In their new Policy brief on defining best practices for opting out of ML training published today, our member Open Future takes a closer look at a key element of the text and data mining exception: The rights reservation mechanism foreseen in Article 4(3) of the Directive, which allows authors and other rights holders to opt out of their works being used to train (generative) ML models.

The policy brief highlights that there are still many open questions relating to the implementation of the opt out mechanism. That is, how the machine-readable reservation of rights under Article 4 will work in practice. One of the key issues in this context is the fact that currently there are no generally accepted standards or protocols for the machine-readable expression of the reservation. The authors of the policy brief provide an overview of existing initiatives to provide standardized opt-outs which include initiatives by Adobe and a publisher-led W3C community working group, as well as the artist-led project Spawning, which provides an API that aggregates various opt-out systems. In addition, they highlight a number of proprietary initiatives from model developers, including Google and OpenAI.

Lack of a technical standard

According to the policy brief, one of the key problems facing creators and other rights holders who wish to opt out of ML training is that it is unclear whether and how their intentions to opt-out will be respected by ML model developers. According to the authors of the policy brief, this is deeply problematic and risks undermining the legal framework put in place by the 2019 Copyright Directive:

Continued lack of clarity on how to make use of the opt-out from Article 4 of the CDSM Directive creates the risk that the balanced regulatory approach adopted by the EU in 2019 might fail in practice, which would likely lead to a reopening of substantive copyright legislation during the next mandate. Given the length of EU legislative processes, this would prolong the status quo and, as a result, fail to provide protection for creators and other rightholders in the immediate future.

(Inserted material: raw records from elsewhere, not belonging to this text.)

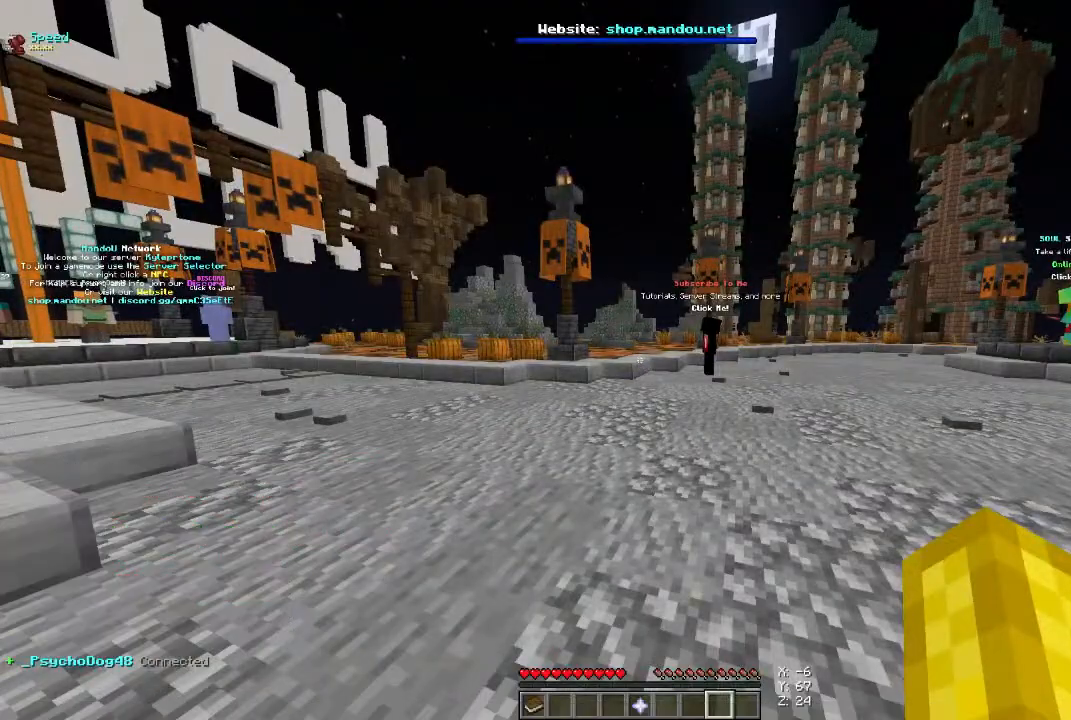
{"keys": [], "mouse": [], "events": []}
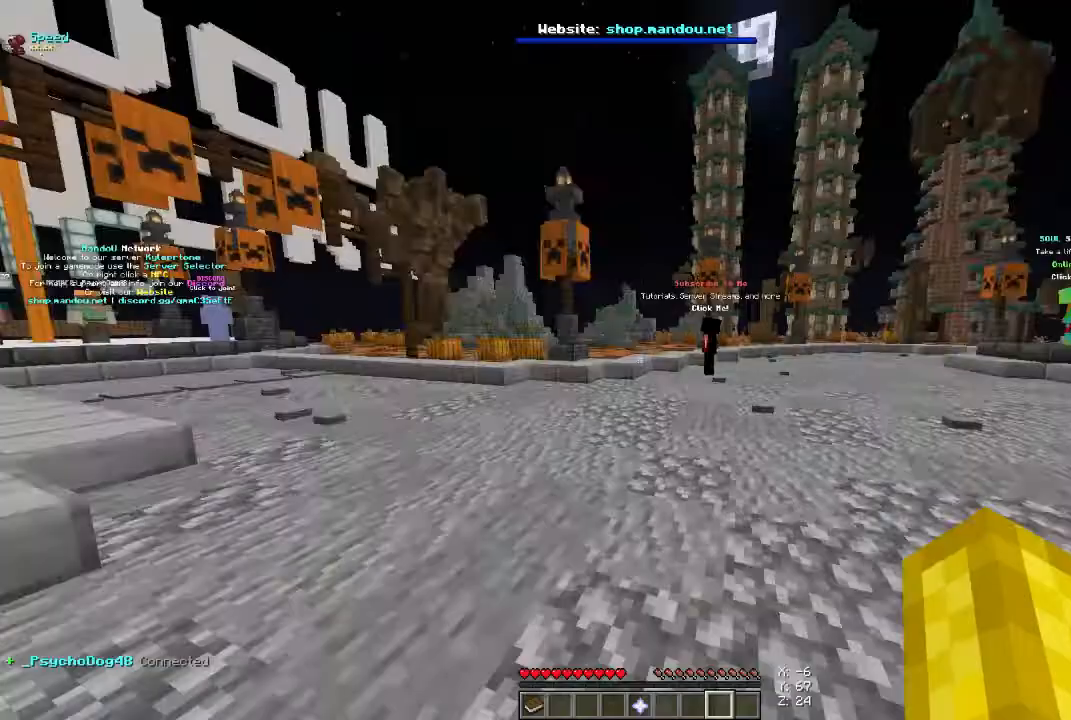
{"keys": ["w"], "mouse": [], "events": [[500, "w", "down"]]}
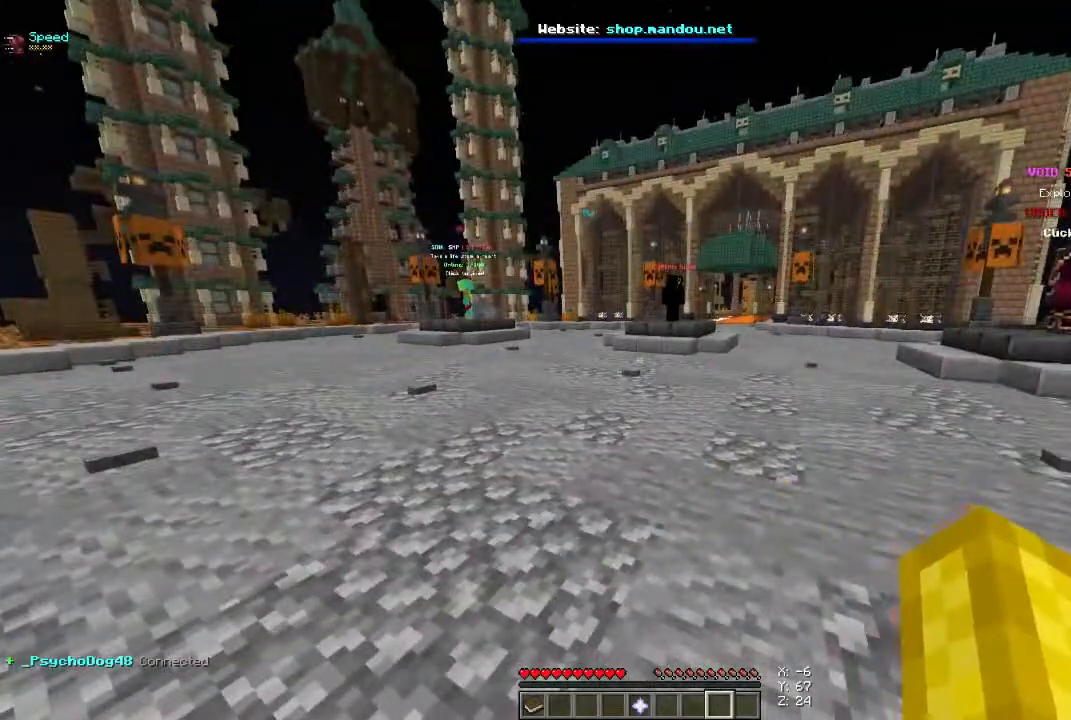
{"keys": ["space", "w"], "mouse": [], "events": [[200, "space", "down"]]}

It seems clear that this scenario should be avoided, both in the interest of creators, who need to have meaningful tools to enforce their rights vis-à-vis commercial ML companies, and in order to preserve the hard-won compromise reflected in the TDM exceptions.

In line with this, the Open Future policy brief calls on the European Commission to “provide guidance on how to express machine-readable rights reservations”. According to the brief, the Commission needs to step in and “publicly identify data sources, protocols and standards that allow authors and rightholders to express a machine-readable rights reservation in accordance with Article 4(3) CDSM”. This guidance would provide important clarity about the availability of freely usable methods of reservation and certainty as to their functionality.

According to the authors, such an intervention would allow the Commission to support creators and other rightholders seeking means to opt out of ML training, while at the same time providing “more certainty to ML developers seeking to understand what constitutes best efforts to comply with their obligations under Article 4(3) of the CDSM Directive.

Time to act

The Open Future policy identifies an important shortcoming in the existing EU approach to the use of copyrighted works for ML training. Without clear guidelines for standardized machine-readable rights reservations, the opt-out mechanism foreseen in Article 4 is unlikely to work in practice. While there are a number of existing standards, the fragmentation of this system causes tremendous uncertainty for creators.

As Open Future points out, it is up to the Commission, which is responsible for ensuring the proper implementation of the Directive’s provisions, to intervene in this area and provide initial clarity to all stakeholders. In the longer term, it would be ideal to see the emergence of an open standard that is maintained independently of any direct stakeholders. Such an effort should not be limited to aggregating opt-outs, but should also be designed to ensure that works in the public domain or made available under licenses that allow and/or encourage reuse are clearly identified as such (In line with our Policy Recommendation #20).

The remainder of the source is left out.